Instructions to follow: Write the records out once more, exactly as they are given.

(Document structure recognition data)

────

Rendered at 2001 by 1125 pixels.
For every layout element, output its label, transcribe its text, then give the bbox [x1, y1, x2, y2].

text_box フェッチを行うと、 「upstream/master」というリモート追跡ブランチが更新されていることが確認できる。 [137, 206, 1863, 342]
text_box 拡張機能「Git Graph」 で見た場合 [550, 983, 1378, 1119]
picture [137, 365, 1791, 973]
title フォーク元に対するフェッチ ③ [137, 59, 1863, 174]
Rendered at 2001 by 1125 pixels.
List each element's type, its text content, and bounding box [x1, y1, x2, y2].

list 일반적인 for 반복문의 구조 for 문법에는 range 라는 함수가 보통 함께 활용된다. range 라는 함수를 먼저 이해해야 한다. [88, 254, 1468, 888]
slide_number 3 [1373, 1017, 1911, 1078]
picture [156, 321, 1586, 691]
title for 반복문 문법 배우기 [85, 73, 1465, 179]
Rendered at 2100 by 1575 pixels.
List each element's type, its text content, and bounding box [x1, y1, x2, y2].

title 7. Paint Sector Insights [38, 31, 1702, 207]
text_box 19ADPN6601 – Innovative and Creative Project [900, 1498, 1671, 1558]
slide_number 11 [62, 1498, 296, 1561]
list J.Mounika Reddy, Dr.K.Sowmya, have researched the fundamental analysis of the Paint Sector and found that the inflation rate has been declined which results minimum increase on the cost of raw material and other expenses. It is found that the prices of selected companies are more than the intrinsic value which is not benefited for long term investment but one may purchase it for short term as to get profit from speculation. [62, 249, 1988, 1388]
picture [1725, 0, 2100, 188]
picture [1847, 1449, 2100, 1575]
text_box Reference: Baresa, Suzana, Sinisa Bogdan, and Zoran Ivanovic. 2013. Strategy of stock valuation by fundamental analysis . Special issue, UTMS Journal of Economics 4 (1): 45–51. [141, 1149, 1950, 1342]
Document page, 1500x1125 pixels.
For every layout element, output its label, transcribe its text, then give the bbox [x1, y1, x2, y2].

────

Response:
Rendered at 2001 by 1125 pixels.
For every layout element, output its label, transcribe its text, then give the bbox [x1, y1, x2, y2].

text_box フェッチを行うと、 「upstream/master」というリモート追跡ブランチが更新されていることが確認できる。 [137, 206, 1863, 342]
text_box 拡張機能「Git Graph」 で見た場合 [550, 983, 1378, 1119]
picture [137, 365, 1791, 973]
title フォーク元に対するフェッチ ③ [137, 59, 1863, 174]
Rendered at 2001 by 1125 pixels.
List each element's type, its text content, and bounding box [x1, y1, x2, y2].

list 일반적인 for 반복문의 구조 for 문법에는 range 라는 함수가 보통 함께 활용된다. range 라는 함수를 먼저 이해해야 한다. [88, 254, 1468, 888]
slide_number 3 [1373, 1017, 1911, 1078]
picture [156, 321, 1586, 691]
title for 반복문 문법 배우기 [85, 73, 1465, 179]
Rendered at 2100 by 1575 pixels.
List each element's type, its text content, and bounding box [x1, y1, x2, y2].

title 7. Paint Sector Insights [38, 31, 1702, 207]
text_box 19ADPN6601 – Innovative and Creative Project [900, 1498, 1671, 1558]
slide_number 11 [62, 1498, 296, 1561]
list J.Mounika Reddy, Dr.K.Sowmya, have researched the fundamental analysis of the Paint Sector and found that the inflation rate has been declined which results minimum increase on the cost of raw material and other expenses. It is found that the prices of selected companies are more than the intrinsic value which is not benefited for long term investment but one may purchase it for short term as to get profit from speculation. [62, 249, 1988, 1388]
picture [1725, 0, 2100, 188]
picture [1847, 1449, 2100, 1575]
text_box Reference: Baresa, Suzana, Sinisa Bogdan, and Zoran Ivanovic. 2013. Strategy of stock valuation by fundamental analysis . Special issue, UTMS Journal of Economics 4 (1): 45–51. [141, 1149, 1950, 1342]
Document page, 1500x1125 pixels.
For every layout element, output its label, transcribe its text, then give the bbox [x1, y1, x2, y2].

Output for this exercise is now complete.